Each year, I get excited as the beginning of our seminar on multidisciplinary approaches to pain draws near. I teach this undergraduate honors seminar with my friend and colleague, John Loeser, of UW’s Department of Neurological Surgery, and also Anesthesiology and Pain Medicine. John is my “mentor” in pain–as one of the true founders of scientific and clinical approaches to pain, he has been a true inspiration.
We approach pain, especially chronic pain, as a phenomenon that is a multidimensional experience. By this, I mean that chronic pain is as much social and psychological as it is biological. It is depicted scientifically, but also in the rich depths of the arts, of literature, of behavioral and depth psychology. We can understand the epidemiologic approaches to pain, and clinical approaches. but unless we can understand the personal meaning of the experience of pain, perhaps we understand little.
Acute pain is a symptom and a warning: it serves an adaptive function, and is a symptom of tissue damage.
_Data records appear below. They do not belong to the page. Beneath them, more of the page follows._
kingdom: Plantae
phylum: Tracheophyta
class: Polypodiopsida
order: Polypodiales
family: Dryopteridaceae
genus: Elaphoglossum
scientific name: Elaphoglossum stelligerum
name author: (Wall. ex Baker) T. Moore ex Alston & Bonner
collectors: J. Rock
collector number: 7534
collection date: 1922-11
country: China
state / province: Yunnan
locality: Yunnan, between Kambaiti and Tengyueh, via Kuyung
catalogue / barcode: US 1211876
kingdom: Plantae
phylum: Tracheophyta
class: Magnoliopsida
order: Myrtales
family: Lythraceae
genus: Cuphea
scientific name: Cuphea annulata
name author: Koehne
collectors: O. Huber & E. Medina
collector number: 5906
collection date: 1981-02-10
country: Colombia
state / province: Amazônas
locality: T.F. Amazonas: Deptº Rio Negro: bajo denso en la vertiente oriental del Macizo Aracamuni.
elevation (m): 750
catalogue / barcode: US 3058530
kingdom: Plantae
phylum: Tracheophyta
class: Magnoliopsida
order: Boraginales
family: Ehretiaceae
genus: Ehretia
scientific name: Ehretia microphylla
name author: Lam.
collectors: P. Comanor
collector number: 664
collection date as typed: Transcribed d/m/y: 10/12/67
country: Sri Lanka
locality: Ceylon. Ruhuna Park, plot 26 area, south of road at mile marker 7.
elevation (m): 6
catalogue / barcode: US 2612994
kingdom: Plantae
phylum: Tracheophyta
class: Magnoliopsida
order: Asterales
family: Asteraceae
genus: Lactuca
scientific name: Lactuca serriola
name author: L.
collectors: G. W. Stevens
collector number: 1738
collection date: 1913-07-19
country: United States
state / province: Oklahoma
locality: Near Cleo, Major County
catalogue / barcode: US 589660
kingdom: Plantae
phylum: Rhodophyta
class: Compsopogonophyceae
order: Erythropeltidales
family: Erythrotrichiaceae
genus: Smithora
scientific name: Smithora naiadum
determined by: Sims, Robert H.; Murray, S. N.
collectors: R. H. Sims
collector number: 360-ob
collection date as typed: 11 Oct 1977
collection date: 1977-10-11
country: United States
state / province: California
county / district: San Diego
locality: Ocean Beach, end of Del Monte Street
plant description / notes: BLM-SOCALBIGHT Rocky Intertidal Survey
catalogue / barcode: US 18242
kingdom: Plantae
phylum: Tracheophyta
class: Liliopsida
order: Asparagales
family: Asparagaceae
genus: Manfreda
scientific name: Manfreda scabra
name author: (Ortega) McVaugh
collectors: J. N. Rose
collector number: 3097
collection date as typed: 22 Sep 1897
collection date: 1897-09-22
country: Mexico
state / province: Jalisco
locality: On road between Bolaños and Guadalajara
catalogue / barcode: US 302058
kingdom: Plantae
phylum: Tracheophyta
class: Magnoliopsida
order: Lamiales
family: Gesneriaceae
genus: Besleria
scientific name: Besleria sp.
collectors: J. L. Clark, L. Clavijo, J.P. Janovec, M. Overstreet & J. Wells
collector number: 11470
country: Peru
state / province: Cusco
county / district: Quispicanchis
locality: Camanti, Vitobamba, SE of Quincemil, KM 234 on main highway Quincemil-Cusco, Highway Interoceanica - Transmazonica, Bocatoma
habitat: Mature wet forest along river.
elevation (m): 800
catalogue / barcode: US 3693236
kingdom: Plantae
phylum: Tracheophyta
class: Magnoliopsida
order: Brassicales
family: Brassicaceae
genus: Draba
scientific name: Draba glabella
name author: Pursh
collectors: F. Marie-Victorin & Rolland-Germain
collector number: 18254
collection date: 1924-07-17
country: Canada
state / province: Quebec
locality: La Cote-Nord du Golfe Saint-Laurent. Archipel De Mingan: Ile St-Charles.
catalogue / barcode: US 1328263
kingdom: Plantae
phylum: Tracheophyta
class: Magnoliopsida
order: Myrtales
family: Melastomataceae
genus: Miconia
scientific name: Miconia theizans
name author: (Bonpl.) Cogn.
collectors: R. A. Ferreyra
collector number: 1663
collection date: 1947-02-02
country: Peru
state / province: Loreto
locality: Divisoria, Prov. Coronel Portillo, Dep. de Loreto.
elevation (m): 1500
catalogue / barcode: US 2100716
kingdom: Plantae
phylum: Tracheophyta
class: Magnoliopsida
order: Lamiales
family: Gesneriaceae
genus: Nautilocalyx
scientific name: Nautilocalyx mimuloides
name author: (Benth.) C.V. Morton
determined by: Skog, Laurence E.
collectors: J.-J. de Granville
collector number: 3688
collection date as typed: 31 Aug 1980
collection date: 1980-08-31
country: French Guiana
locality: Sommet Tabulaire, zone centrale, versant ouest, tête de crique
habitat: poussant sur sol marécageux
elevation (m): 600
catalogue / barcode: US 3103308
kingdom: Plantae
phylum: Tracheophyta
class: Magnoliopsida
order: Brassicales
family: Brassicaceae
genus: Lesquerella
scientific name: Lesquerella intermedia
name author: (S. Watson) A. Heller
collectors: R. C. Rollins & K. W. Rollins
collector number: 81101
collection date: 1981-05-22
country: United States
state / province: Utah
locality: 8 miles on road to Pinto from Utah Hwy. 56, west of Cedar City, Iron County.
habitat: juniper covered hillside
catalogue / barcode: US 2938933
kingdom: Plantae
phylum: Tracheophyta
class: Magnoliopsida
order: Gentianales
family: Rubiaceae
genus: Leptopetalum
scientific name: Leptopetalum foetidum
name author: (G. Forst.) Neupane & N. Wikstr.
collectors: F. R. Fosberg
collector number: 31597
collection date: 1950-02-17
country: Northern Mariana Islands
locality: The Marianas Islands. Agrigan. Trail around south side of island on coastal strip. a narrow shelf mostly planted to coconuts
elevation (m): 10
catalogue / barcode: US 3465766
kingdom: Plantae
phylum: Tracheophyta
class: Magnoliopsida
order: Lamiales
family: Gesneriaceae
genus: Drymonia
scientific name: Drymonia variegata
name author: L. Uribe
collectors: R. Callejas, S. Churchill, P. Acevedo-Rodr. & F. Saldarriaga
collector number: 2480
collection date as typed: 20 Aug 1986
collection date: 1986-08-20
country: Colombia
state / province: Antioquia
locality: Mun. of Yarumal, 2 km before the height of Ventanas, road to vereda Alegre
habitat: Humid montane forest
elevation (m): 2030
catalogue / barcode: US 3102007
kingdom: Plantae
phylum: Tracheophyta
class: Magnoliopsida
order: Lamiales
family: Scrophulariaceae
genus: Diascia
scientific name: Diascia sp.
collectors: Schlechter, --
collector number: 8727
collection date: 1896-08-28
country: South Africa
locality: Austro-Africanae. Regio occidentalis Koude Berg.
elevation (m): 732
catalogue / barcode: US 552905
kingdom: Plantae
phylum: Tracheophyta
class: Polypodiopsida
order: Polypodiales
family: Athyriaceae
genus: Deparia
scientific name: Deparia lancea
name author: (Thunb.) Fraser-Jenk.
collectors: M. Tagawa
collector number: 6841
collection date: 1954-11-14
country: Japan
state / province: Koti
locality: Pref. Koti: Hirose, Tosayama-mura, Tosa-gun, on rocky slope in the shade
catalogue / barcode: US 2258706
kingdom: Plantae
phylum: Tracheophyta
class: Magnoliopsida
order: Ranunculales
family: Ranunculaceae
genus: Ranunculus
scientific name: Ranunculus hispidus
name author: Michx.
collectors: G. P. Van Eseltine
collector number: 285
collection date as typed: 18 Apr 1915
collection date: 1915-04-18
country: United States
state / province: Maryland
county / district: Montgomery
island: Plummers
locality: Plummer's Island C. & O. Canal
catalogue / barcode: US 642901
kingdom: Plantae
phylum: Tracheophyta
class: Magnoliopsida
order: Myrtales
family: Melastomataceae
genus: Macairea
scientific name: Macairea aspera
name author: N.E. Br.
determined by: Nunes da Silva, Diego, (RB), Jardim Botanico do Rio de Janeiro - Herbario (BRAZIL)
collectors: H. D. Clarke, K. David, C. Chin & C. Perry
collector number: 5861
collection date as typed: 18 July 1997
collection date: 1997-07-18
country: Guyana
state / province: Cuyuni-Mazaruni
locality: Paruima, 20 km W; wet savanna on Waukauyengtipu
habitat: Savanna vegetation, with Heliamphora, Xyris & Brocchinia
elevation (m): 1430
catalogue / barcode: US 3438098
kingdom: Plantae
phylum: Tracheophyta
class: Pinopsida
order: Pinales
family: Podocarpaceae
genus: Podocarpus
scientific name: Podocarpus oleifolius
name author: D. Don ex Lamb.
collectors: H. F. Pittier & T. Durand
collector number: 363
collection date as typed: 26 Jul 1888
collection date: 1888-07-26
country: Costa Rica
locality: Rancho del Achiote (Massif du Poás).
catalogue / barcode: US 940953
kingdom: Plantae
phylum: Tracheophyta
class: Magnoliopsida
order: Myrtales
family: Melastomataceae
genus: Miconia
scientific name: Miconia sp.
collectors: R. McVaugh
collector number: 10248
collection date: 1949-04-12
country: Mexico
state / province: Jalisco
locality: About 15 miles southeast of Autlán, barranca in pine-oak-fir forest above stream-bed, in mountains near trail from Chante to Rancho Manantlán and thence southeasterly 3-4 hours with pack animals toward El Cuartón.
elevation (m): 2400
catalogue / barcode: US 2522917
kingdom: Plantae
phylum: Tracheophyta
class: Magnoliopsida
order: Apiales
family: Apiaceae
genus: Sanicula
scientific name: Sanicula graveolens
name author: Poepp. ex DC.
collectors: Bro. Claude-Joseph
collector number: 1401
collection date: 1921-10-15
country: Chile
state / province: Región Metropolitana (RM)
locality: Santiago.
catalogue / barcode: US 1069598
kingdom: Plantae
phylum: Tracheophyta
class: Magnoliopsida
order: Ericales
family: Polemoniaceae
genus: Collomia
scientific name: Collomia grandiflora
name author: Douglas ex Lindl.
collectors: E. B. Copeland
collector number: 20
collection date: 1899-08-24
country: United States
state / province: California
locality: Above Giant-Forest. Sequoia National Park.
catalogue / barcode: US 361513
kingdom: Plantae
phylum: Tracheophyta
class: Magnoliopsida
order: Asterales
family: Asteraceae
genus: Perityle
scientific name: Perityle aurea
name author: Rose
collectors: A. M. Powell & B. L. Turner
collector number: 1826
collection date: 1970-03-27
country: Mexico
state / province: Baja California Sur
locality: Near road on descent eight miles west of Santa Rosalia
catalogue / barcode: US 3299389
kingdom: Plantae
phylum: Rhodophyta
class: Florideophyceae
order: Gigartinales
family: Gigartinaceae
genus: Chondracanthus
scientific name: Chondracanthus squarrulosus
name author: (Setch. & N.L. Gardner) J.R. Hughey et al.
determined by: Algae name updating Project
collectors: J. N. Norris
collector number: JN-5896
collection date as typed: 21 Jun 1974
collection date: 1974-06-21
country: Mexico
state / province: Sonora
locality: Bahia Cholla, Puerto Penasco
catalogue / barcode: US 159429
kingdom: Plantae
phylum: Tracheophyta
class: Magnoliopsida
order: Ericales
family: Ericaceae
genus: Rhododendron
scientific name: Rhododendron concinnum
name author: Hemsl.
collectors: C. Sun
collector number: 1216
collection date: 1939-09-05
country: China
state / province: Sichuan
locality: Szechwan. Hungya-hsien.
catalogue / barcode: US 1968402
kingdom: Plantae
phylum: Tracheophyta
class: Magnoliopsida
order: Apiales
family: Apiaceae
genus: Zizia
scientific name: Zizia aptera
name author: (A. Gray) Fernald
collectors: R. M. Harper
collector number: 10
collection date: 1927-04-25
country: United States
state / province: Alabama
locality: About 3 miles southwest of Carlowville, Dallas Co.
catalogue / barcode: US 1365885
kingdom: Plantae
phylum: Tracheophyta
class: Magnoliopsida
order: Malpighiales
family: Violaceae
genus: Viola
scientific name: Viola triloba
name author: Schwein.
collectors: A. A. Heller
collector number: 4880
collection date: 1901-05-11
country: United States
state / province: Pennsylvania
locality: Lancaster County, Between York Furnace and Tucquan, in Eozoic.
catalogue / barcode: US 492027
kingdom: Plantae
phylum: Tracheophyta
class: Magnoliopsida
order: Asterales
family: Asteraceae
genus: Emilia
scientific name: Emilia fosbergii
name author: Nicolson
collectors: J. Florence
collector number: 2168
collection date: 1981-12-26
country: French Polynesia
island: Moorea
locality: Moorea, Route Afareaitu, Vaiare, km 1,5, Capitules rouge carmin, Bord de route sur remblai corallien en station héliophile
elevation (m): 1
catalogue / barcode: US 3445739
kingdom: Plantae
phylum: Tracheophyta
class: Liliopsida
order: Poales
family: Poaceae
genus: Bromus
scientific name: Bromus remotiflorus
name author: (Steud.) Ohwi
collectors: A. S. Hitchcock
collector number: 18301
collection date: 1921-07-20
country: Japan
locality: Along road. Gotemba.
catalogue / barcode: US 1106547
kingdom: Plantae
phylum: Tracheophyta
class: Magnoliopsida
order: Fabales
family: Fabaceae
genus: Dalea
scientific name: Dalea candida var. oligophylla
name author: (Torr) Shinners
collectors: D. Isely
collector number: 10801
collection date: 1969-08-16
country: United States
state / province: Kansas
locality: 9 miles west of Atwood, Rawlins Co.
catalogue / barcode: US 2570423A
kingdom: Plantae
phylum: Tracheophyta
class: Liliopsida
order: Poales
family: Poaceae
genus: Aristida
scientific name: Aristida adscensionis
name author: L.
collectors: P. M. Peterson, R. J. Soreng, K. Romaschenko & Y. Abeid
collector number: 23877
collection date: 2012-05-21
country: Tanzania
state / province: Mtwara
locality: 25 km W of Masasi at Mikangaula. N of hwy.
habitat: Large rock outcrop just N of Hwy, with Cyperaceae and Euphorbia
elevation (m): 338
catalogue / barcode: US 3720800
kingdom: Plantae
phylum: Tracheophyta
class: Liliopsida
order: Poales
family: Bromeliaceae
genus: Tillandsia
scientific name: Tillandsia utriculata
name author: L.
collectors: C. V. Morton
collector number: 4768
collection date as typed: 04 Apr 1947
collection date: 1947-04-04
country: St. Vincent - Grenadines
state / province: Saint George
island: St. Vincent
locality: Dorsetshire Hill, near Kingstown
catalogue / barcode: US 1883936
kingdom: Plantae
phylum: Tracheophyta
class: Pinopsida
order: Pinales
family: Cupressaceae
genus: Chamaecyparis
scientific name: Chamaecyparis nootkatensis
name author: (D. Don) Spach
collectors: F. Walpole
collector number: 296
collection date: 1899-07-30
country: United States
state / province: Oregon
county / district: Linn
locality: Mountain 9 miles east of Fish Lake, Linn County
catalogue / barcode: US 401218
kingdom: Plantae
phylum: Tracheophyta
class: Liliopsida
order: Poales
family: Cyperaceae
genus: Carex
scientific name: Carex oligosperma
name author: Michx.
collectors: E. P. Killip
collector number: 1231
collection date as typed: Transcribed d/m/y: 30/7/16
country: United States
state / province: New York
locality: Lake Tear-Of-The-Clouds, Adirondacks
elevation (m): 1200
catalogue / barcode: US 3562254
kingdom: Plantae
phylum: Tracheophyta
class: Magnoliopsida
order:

Persistent pain, however, alters brain structure, brain physiology, and neurologic processes. In other words, it alters the very structure of the nervous system. Chronic pain seems to develop a life of its own, and serves no adaptive function. It becomes a disease unto itself. Approximately 100 million Americans report that they experience chronic pain at any one time. It is the top cause of disability adjusted life years globally.
Treatments are improving, but they are far from satisfactory in that treatment failures are common. The approaches that seem best–and data bear this out–are multidisciplinary approaches to pain treatment. These typically involve a combination of medication (esp tricyclic and SNRI antidepressants), antieptilectic medications (esp gabapentin and pregabalin), cognitive-behavioral therapy, relaxation, visualization and mindfulness meditation, and “graded”, or gradual, increases in physical activity, geared to the individual and to not exacerbating underlying pathology.
These mutldisciplinary programs have the best outcomes, and it is not surprising. Unfortunately, because they are few and far between, much of the population in the US does not have access to them. This is compounded by the fact that clinicians typically have poor understanding of pain, its underlying mechanisms, and its optimal treatments. The average medical school curriculum has less than one half day devoted to pain. Knowledge of how to treat acute pain is more common than knowledge of how to treat chronic pain–a much more complex phenomenon–a psychosocial phenomenon. It is more than acute pain that lasts longer than usual.
Narrative medicine–understanding the story, the narrative behind each patient’s experience–is helpful in understanding the subjective experiences of those who are caught in the cycles of chronic pain. We read one novel and one personal narrative: Philip Roth’s The Anatomy Lesson, and Reynolds Price’s A Whole New World. The former deals with a protagonist with a chronic pain problem that comes to dominate his life, and the latter is written by an author and novelist recounting his own experience with a devastatingly painful spinal tumor. Both books are eloquent narratives by 2 of the country’s greatest writers.
I can understand my excitement as we approach the beginning of the pain seminar. We expose the students to something that transcends easy diagnostic categories, and that remains mysterious, and frequently dreaded. While there are epidemiology courses on cardiovascular, cancer, and infectious disease epidemiology, or neuroepidemiology, or psychiatric epidemiology, we know of no course on pain epidemiology.
Thus, as we approach the beginning of our pain course–the only such course that we have been able to find in the US–there is good reason for our excitement. If we can get a few students to think about pain in novel ways, or to enter clinical or research careers with foci in pain, our efforts will be successful.